Mettmann: Freiheitstraße: Bauarbeiten beginnen

Mettmann : Freiheitstraße: Bauarbeiten beginnen

Zunächst werden diejenigen Bäume gefällt, die nicht mehr umgesetzt werden können. Die Bauzeit beträgt 20 Monate.

Die Straße am Königshof ist bereits "herausgeputzt", nun soll auch die Freiheitstraße ein neues Gesicht bekommen. Neues Pflaster, frisches Grün, mehr Licht und neue Bänke sollen alles offener und freundlicher wirken lassen. "Wir orientieren uns dabei an der Gestaltung der Straße am Königshof. Alle Kunstobjekte bleiben allerdings erhalten. Nur den Löffelschleifer werden wir ein Stück versetzen", sagte Stephan Kopp bei der Präsentation des Strategieplans im Ratssaal. Als ersten Schritt kündigte der Abteilungsleiter des Baubereichs an, alle Bäume zu fällen, die sich nicht umsetzen ließen. "Damit beginnen wir noch im Februar."

Anschließend folgt die Sanierung der Hausanschlüsse, bevor neue Wasser- und Gasleitungen in den Boden eingezogen werden, denn die Straße bekommt über- und unterirdisch eine Rundumerneuerung. Für die Erdarbeiten ist ein Zeitraum von März bis Dezember vorgesehen, in dem die Baustelle stückweise die Fußgängerzone nach oben wandert. "Es soll alles eng ineinandergreifen. Wenn ein Abschnitt früher fertig ist, machen wir direkt dort weiter", sagte Stephan Kopp und versprach den zahlreichen Geschäftsleuten im Publikum, die Beeinträchtigungen so gering wie möglich halten zu wollen.
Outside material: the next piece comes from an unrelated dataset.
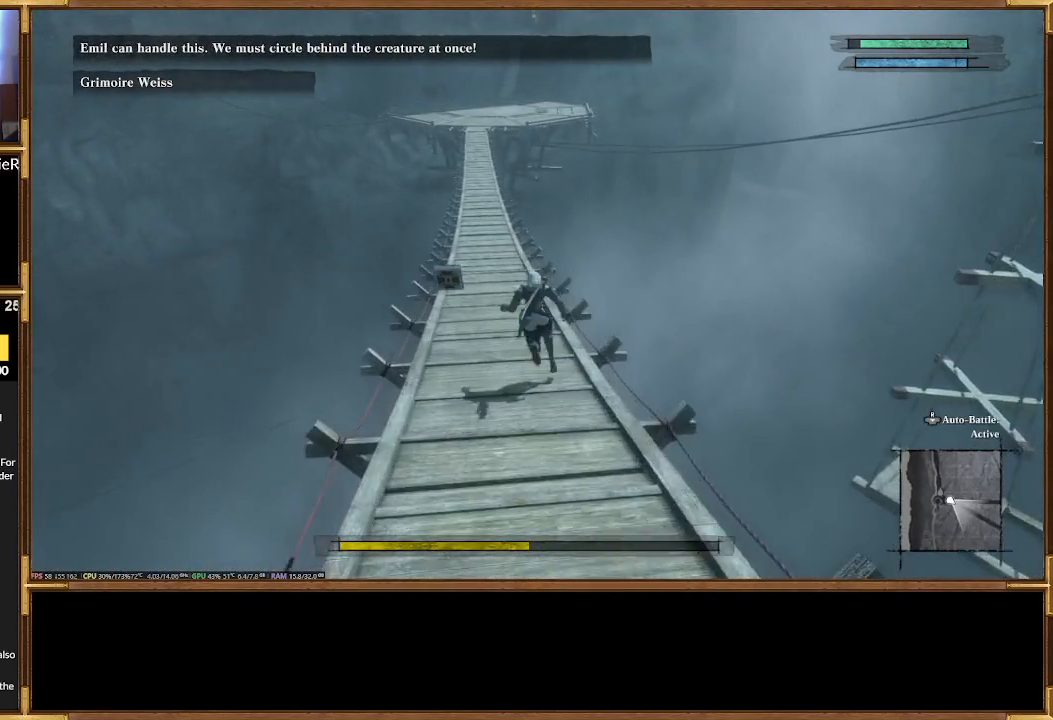
{"buttons": [], "events": []}
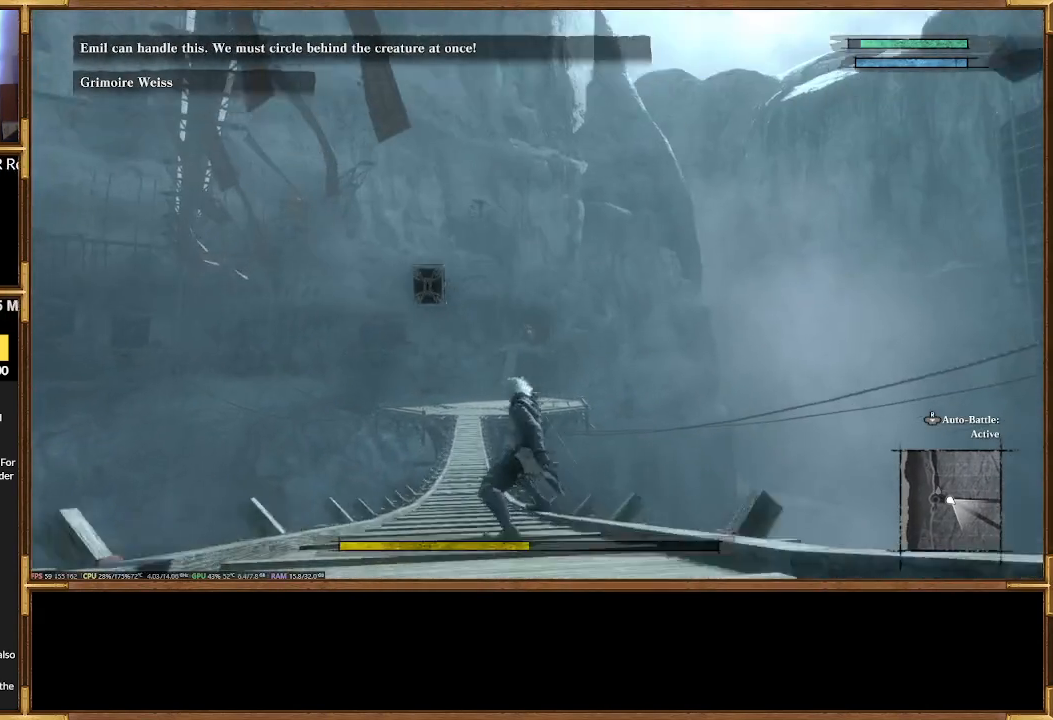
{"buttons": [], "events": []}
Gleichzeitig musste er eingestehen, dass der Ablaufplan, der einen Abschluss aller Arbeiten für Ende September kommenden Jahres vorsieht, kein belastbares Gerüst ist. "Es steht noch keine Firma fest, wir müssen alles erst noch ausschreiben. Da sind bisher nur unsere Vorgaben", sagte Kopp. Wie die Stadt mögliche Abweichungen bekannt geben werde, sei noch offen. Bis der letzte Pflasterstein an seinem Platz ist, sollen 20 Monate vergehen. Rund 2,2 Millionen Euro muss der Kämmerer für Sanierung und Verschönerung der Freiheitstraße bereitstellen.
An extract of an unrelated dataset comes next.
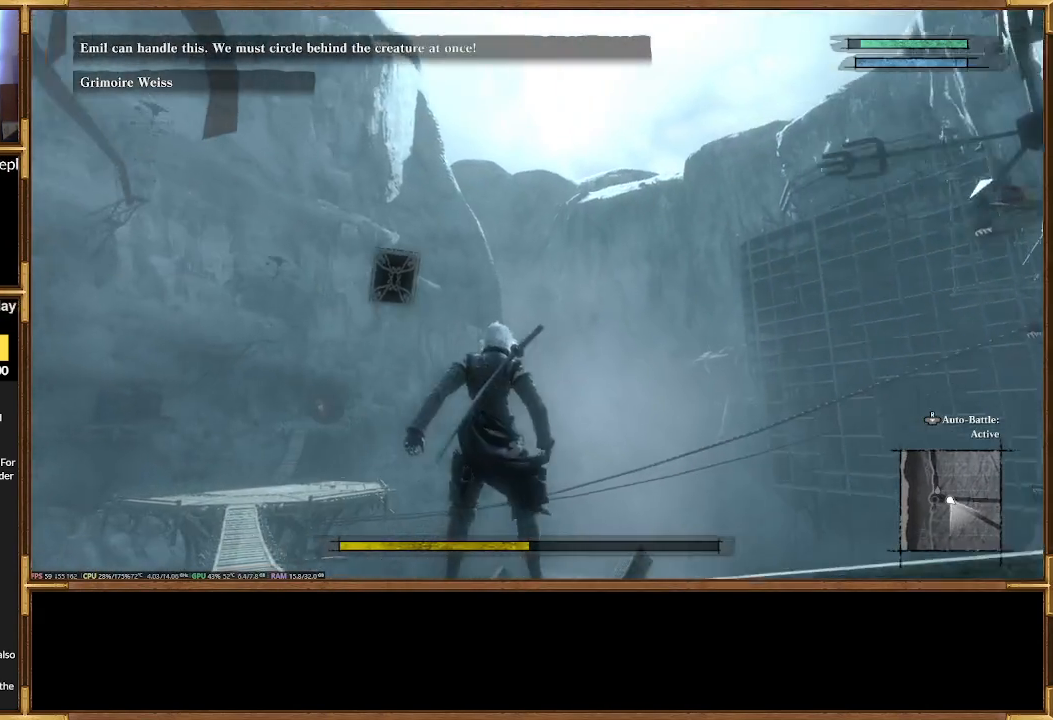
{"buttons": [], "events": []}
Die Anwohner sind jedoch verpflichtet, einen Teil der Kosten mitzutragen. Einige wollten konkret wissen, auf welche Beträge sie sich einrichten müssten. "Das ist im Vorfeld schwierig zu kalkulieren, denn in die Berechnung fließen Fläche, Geschossigkeit und die realen Baukosten mit ein", betonte Stephan Kopp. Ganz grob gehe er von 400 000 Euro aus, die sich auf 80 Einheiten verteilten. "Das wären dann ungefähr 5000 Euro. Doch das ist nur eine grobe Schätzung." Bürgermeisterkandidatin Andrea Rottmann von der SPD wandte ein, dass reine Verschönerungsmaßnahmen nicht umlagefähig seien. "Die Umlage betrifft nur den kompletten Umbau, und das berücksichtigen wir bei unseren Berechnungen auch", betonte Stephan Kopp. Geschäftsfrau Elke Speck-Preuß regte als Verantwortliche für die Weihnachtsbeleuchtung an, bei der Installation der neuen Laternen einen Anschluss für die Lichterketten zu berücksichtigen. "Denn das Verlegen der Leitungen ist jedes Jahr sehr aufwendig und es gibt entsprechende Modelle mit einem zusätzlichen Stromanschluss."

Kopp kündigte an, den Vorschlag mit dem Partner RWE zu besprechen und bei einem Ortstermin Einzelheiten zu erörtern.